Five fold increase in whale strandings

EXPERTS have been left puzzled after a five-fold increase in the number of stranded beaked whales on the west coast of Scotland.

 
A total of five Cuvier’s Beaked Whales have washed up dead on the west coast in the past five weeks which is highly unusual in light of the yearly average over the past three years of just one per year.

 
Further clouding the mystery of the strandings is the fact that Cuvier’s Beaked Whales are the deepest diving mammals on the planet and rarely seen anywhere near the shore.

 

Stranded-Cuvier's-Beaked-Wh

 
Four of the five strandings occurred during December with one on Tiree, one on Westpoint beach Kintyre and two from the Western Isles (Benbecula and South Uist). The fifth whale was discovered on Mull in the New Year.

 
Theories for the strandings include last month’s “weather bomb” and the possibility of sonar operations from navel exercises and other ships.

 
Conor Ryan, Sightings and Strandings Officer at Hebridean Whale and Dolphin Trust, said: “It’s really hard to tell the cause of death because the whales were badly decomposed when they found and post mortems couldn’t be carried out.

 
“Beaked whales have very sensitive hearing and a combination of their deep diving and hearing makes them prone to stranding if they were to encounter sonar.

 
“With humans it’s dangerous to surface too quickly when diving and that’s the same with whales.
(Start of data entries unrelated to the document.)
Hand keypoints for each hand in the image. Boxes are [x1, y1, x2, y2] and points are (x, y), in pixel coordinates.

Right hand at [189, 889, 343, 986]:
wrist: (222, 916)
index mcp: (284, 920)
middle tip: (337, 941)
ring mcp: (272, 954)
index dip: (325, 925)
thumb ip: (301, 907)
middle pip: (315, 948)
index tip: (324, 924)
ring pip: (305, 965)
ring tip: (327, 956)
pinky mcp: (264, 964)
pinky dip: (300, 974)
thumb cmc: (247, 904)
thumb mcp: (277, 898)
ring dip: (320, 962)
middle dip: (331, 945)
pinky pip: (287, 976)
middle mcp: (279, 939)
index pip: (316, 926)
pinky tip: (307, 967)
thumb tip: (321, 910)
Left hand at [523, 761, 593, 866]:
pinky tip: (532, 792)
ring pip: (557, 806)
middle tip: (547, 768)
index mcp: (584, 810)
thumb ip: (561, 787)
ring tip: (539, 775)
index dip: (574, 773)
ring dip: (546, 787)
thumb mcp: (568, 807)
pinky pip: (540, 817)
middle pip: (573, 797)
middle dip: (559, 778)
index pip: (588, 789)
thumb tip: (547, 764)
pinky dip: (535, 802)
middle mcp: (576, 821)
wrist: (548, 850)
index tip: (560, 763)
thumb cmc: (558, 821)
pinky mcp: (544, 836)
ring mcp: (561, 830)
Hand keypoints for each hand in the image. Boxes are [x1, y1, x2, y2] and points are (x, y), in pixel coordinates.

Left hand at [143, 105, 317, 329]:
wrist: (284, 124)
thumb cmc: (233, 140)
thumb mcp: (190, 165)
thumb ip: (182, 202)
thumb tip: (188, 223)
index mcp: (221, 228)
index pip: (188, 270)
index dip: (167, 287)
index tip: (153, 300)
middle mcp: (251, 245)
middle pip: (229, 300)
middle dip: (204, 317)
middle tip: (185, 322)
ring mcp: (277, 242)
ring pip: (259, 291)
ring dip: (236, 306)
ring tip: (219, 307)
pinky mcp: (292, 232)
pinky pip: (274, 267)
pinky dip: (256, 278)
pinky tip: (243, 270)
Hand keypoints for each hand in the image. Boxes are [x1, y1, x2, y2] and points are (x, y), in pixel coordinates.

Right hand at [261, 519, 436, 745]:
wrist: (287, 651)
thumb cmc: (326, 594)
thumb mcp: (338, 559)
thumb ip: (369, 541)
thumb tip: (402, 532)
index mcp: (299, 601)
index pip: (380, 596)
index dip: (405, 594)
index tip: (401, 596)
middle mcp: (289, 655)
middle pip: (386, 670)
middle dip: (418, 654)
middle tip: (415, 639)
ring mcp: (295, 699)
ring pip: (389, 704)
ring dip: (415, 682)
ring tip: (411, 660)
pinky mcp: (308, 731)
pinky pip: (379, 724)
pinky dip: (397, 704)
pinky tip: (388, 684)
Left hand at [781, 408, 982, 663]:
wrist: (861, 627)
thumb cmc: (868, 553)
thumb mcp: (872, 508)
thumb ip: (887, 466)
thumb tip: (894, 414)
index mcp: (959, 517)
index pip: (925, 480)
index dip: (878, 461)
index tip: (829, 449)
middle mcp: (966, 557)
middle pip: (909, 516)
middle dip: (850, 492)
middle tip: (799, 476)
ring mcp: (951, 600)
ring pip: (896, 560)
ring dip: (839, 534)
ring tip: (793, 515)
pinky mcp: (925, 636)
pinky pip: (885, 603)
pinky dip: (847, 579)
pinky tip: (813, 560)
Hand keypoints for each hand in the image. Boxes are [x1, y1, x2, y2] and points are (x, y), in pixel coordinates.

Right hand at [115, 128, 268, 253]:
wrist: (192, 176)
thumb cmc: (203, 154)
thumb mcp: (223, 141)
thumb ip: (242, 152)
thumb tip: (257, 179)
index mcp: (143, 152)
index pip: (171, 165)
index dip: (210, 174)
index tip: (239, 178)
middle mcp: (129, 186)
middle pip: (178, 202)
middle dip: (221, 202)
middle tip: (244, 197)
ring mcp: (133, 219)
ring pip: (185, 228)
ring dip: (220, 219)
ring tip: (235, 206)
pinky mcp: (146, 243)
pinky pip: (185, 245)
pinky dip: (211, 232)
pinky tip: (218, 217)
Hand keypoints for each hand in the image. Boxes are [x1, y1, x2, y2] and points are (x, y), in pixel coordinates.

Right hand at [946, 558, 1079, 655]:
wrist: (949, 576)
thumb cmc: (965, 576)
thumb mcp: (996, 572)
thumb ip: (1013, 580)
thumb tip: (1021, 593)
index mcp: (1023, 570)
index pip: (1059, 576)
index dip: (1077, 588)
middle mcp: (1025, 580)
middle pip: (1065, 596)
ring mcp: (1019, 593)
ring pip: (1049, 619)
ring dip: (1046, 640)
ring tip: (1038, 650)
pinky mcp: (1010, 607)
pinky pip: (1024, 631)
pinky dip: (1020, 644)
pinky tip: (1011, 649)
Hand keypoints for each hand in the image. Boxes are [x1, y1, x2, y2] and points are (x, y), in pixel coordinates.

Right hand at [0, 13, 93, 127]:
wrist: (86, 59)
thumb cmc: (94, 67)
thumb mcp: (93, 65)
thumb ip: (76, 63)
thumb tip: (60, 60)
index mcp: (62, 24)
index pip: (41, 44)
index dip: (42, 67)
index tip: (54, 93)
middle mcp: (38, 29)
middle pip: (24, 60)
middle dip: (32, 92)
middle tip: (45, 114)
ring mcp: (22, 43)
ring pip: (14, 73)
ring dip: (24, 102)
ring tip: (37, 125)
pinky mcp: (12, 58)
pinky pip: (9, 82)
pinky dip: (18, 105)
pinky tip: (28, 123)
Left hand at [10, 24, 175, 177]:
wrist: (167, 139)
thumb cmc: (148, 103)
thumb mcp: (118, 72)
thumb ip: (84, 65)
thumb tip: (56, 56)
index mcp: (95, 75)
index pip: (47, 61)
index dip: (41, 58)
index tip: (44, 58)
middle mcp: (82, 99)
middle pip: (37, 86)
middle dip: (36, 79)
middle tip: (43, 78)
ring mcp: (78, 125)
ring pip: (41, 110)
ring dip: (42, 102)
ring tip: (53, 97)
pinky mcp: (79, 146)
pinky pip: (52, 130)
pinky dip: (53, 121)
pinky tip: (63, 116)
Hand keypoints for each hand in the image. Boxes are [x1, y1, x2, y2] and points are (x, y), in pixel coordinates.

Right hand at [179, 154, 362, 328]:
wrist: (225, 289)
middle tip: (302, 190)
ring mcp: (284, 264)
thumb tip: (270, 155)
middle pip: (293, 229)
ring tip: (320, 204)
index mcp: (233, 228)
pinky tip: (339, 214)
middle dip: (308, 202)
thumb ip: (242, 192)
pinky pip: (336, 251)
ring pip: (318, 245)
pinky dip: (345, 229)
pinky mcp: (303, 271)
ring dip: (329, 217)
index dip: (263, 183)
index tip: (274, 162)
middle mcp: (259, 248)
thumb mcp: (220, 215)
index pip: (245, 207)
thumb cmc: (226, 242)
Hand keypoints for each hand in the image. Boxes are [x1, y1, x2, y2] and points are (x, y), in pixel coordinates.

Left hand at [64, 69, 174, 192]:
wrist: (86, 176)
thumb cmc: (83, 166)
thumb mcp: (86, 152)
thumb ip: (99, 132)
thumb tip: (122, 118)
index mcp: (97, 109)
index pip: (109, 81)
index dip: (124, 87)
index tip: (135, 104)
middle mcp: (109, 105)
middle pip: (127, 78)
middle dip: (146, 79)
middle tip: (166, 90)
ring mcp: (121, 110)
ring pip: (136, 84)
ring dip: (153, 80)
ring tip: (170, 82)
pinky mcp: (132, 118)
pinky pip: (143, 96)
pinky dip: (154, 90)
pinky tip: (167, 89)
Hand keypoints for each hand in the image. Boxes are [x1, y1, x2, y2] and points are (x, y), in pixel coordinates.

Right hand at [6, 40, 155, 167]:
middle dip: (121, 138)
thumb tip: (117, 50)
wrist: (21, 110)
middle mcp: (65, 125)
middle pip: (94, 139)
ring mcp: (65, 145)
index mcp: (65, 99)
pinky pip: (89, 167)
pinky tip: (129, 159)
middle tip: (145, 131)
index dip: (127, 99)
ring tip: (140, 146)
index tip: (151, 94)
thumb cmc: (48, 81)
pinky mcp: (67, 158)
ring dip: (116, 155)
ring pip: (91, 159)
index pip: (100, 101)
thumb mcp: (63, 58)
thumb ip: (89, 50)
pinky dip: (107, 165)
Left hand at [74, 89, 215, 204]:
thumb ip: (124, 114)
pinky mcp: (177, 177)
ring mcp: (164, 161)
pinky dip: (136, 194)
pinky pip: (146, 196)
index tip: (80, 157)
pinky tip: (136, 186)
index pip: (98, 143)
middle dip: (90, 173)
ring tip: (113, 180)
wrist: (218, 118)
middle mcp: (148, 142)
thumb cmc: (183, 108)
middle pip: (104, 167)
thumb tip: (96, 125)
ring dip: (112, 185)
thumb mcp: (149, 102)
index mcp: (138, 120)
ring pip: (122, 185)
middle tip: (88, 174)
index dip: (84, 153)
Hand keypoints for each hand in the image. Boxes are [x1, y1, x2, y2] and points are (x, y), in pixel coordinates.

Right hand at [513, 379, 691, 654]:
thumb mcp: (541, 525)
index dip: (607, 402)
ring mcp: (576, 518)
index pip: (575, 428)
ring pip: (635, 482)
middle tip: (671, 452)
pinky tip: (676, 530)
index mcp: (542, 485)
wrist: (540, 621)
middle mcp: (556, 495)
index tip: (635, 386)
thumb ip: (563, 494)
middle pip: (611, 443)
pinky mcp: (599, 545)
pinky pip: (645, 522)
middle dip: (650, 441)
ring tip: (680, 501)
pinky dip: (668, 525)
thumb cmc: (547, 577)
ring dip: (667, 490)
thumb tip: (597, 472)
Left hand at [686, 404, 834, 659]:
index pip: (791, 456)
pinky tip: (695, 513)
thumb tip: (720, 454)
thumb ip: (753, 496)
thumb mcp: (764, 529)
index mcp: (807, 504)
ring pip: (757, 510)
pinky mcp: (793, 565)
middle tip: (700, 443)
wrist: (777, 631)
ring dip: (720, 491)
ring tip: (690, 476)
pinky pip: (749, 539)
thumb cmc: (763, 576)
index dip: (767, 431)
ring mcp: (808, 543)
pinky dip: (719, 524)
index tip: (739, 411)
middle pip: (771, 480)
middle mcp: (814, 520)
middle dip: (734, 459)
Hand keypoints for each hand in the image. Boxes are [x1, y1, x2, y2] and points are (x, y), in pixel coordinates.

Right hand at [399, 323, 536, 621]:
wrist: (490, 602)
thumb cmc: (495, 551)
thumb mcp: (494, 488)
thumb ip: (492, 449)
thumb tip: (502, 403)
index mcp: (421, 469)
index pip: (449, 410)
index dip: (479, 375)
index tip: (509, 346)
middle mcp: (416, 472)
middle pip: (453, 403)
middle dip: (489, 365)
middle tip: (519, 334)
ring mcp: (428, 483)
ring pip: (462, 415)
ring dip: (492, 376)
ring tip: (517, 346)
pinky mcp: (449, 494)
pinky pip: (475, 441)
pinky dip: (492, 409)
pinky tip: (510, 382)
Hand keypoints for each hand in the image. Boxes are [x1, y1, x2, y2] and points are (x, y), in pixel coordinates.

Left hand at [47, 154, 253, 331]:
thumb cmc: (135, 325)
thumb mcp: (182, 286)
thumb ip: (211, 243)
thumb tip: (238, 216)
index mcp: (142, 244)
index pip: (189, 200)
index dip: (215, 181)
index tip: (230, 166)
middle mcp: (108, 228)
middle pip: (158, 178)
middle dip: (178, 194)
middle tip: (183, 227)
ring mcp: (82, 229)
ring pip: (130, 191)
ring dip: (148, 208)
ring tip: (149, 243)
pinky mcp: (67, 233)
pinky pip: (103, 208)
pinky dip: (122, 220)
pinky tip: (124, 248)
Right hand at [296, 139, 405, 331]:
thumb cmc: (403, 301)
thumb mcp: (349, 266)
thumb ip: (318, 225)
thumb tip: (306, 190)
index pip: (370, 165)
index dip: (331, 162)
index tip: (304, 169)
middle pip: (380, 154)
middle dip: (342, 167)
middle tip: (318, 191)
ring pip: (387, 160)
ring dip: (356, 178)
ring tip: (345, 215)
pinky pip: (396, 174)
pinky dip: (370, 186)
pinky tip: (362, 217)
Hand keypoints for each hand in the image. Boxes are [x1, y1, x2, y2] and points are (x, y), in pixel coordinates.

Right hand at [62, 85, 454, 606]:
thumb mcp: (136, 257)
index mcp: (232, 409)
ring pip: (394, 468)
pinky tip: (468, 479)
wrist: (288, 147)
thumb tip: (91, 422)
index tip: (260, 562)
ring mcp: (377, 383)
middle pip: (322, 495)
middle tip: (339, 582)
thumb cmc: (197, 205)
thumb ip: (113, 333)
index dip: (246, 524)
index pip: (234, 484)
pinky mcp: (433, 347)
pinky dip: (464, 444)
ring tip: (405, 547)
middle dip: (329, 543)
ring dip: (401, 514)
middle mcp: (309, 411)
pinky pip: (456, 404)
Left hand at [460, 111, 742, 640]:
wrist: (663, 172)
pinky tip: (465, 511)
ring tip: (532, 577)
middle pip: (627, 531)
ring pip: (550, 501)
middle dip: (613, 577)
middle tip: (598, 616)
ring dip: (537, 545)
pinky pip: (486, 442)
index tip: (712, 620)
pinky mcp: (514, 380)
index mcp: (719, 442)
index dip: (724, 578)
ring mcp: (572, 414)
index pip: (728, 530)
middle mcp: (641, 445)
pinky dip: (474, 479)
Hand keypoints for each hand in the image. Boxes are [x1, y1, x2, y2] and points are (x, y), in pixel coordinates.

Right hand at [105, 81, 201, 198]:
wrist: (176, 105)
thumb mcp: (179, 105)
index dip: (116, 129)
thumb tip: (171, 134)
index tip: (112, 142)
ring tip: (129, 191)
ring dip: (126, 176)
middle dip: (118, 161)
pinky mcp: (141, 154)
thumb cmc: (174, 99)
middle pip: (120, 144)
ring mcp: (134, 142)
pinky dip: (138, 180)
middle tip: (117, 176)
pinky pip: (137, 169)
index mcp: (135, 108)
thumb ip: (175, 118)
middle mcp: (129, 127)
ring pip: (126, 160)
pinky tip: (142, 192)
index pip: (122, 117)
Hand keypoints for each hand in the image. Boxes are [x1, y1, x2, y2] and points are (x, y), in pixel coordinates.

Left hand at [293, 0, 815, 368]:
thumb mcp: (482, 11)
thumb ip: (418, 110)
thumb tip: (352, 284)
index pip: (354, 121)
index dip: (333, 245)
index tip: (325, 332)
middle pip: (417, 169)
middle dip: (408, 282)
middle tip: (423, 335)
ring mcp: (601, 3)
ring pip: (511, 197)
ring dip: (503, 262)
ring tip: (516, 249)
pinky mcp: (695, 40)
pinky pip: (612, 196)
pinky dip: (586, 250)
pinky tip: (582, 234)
Noise interference can cause them to surface quickly, panic and become stranded.”

 
Whales suffer the same symptoms as human divers who resurface too quickly such as decompression sickness and burst blood vessels which have been discovered in stranded pilot whales.

 
“I think the fact that the increase in strandings has been with beaked whales suggests that it’s something at a species level, perhaps a disease or virus that’s affecting them.

 
Sonar has not been ruled out as a possibility although the Hebridean Whale and Dolphin Trust said that there were no known navel exercises being carried out at the time.

 
The Cuvier’s beaked whale holds the world record for the longest and deepest dive for a mammal – down to 2,992 metres for a staggering two hours and 17 minutes. The pressure at this depth is 300kg per square centimetre.

 
One animal has been recorded diving down to 9,816ft (2,992 metres) below the waves, which is around 6.75 times the height of the Empire State Building.

 

 

The cetaceans have a robust, cigar-shaped body similar to other beaked whales and can grow up to 23ft long and can weigh 5,500lb.

 
The whales name comes from an 18th century French zoologist, George Cuvier, – who first described the species imperfect skull, in 1804.